Belakangan ini orang Jakarta juga meributkan soal trotoar. Mulai dari trotoar Tanah Abang yang di okupasi pedagang hingga soal trotoar Thamrin-Sudirman yang kabarnya akan didesign agar pengendara motor pun menikmati keberadaannya. Alasannya, keadilan. Jika sebelumnya pejalan kaki bisa sedikit lega, kini mulai kehilangan itu lagi. Padahal para pejalan kaki, saya termasuk "anggotanya" , belum sepenuhnya menikmati kemerdekaan. Lah kok sekarang ada wacana balik lagi ke era penjajahan.
Tiga realitas ini memiliki tiga perspektif tafsir atas perubahan. Pertama, perubahan diartikan sebagai trend gaya hidup. Orang menjadi tidak percaya diri jika tidak mengikuti trend itu, termasuk dalam urusan memiliki symbol-symbol trend itu. Nggak bawa motor, nggak ngetrend. Ketinggalan. Ketimbang dianggap nggak ngetrend, anak-anaknya minder dalam bergaul, beberapa orang tua merelakan sebagian tanahnya untuk diwujudkan jadi barang yang jadi symbol trend itu. Kekeliruan memahami perubahan, membuat beberapa teman saya tidak mengenali potensi dirinya yang dapat dijadikan sebagai sumber percaya dirinya. Ketimbang bergantung pada benda yang bernama sepeda motor.

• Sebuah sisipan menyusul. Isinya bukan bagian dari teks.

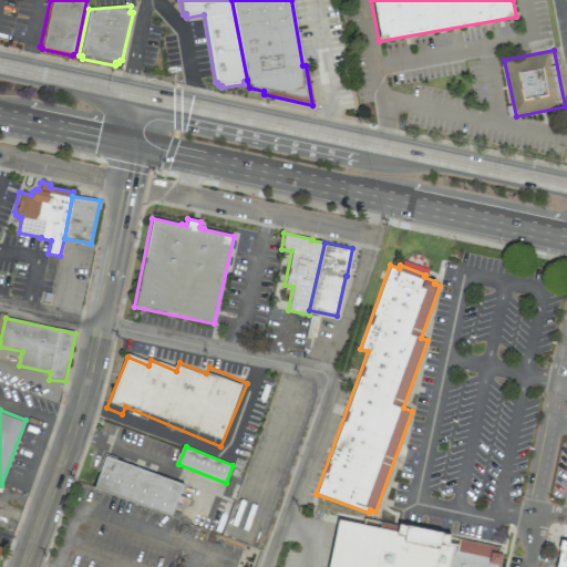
[(105,454),(93,486),(173,516),(185,484),(105,454)]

Kedua, perubahan hanya ditangkap dari bendanya tetapi bukan prilaku yang menyertai benda tersebut. Perubahan diambil kulitnya, bukan isinya. Buang sampah saja belum terampil, apalagi mesti memilah bagaimana buang sampah yang benar sesuai jenis sampahnya. Mobil boleh bagus, buang sampah belum tentu bisa. Ribut-ribut baku hantam di jalanan oleh satu keluarga besar tempo hari jadi contoh konkret kenyataan ini.
Ketiga, perubahan itu, berarti beda. Beda itu artinya tidak sama dengan yang sebelumnya. Di Jawa ada ungkapan "ojo waton bedo", jangan asal beda. Perlu sebuah kearifan dalam mencermati sesuatu. Jangan segala sesuatu yang dibuat dipikirkan atau diungkapkan oleh orang yang tidak disukai itu otomatis pasti salah.Â
Tanpa melihat lagi alasan-alasan objektif, kenapa dia buat ini atau itu, dia berpikir begini atau begitu, atau dia melakukan ini atau melakukan itu. Pokoknya salah aja, titik! Sehingga perlu dibuat sesuatu yang berbeda dari sebelumnya. Padahal apa yang dibuat itu sebenarnya begitulah seharusnya, siapapun orangnya yang semestinya bertanggungjawab untuk membuat. Kebijakan yang merebut yang pejalan kaki, menurut saya mengindikasikan hal ini.
Setidaknya tiga poin ini dululah yang saya tuliskan, masih banyak sebenarnya kegelisahan-kegelisahan saya yang lain. Saya juga bersyukur sebenarnya dengan segala kegelisahan ini, setidaknya jadi punya bahan untuk menulis, dan terus bersilaturahmi dengan teman dan senior di Kompasiana ini. Salam.